Extracted data entries
Content starts

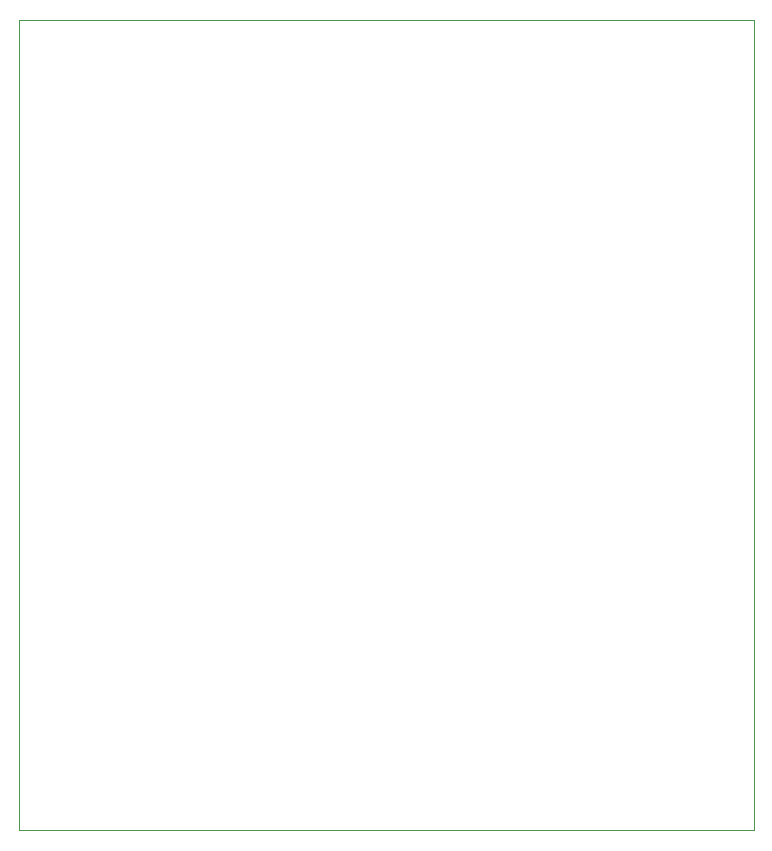
<source format=gbr>
G04 #@! TF.GenerationSoftware,KiCad,Pcbnew,(5.1.2)-2*
G04 #@! TF.CreationDate,2019-07-30T15:31:29+08:00*
G04 #@! TF.ProjectId,HF3,4846332e-6b69-4636-9164-5f7063625858,rev?*
G04 #@! TF.SameCoordinates,Original*
G04 #@! TF.FileFunction,Profile,NP*
%FSLAX46Y46*%
G04 Gerber Fmt 4.6, Leading zero omitted, Abs format (unit mm)*
G04 Created by KiCad (PCBNEW (5.1.2)-2) date 2019-07-30 15:31:29*
%MOMM*%
%LPD*%
G04 APERTURE LIST*
%ADD10C,0.050000*%
G04 APERTURE END LIST*
D10*
X195580000Y-83820000D02*
X133350000Y-83820000D01*
X195580000Y-152400000D02*
X195580000Y-83820000D01*
X194310000Y-152400000D02*
X195580000Y-152400000D01*
X133350000Y-152400000D02*
X194310000Y-152400000D01*
X133350000Y-146050000D02*
X133350000Y-152400000D01*
X133350000Y-83820000D02*
X133350000Y-146050000D01*
M02*

</source>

Content ends

What to do:
Repeat the exact lines from the first line of the data through the line containing "X133350000Y-152400000D01*". Nothing else, no pictures.

Finished exercise:
<source format=gbr>
G04 #@! TF.GenerationSoftware,KiCad,Pcbnew,(5.1.2)-2*
G04 #@! TF.CreationDate,2019-07-30T15:31:29+08:00*
G04 #@! TF.ProjectId,HF3,4846332e-6b69-4636-9164-5f7063625858,rev?*
G04 #@! TF.SameCoordinates,Original*
G04 #@! TF.FileFunction,Profile,NP*
%FSLAX46Y46*%
G04 Gerber Fmt 4.6, Leading zero omitted, Abs format (unit mm)*
G04 Created by KiCad (PCBNEW (5.1.2)-2) date 2019-07-30 15:31:29*
%MOMM*%
%LPD*%
G04 APERTURE LIST*
%ADD10C,0.050000*%
G04 APERTURE END LIST*
D10*
X195580000Y-83820000D02*
X133350000Y-83820000D01*
X195580000Y-152400000D02*
X195580000Y-83820000D01*
X194310000Y-152400000D02*
X195580000Y-152400000D01*
X133350000Y-152400000D02*
X194310000Y-152400000D01*
X133350000Y-146050000D02*
X133350000Y-152400000D01*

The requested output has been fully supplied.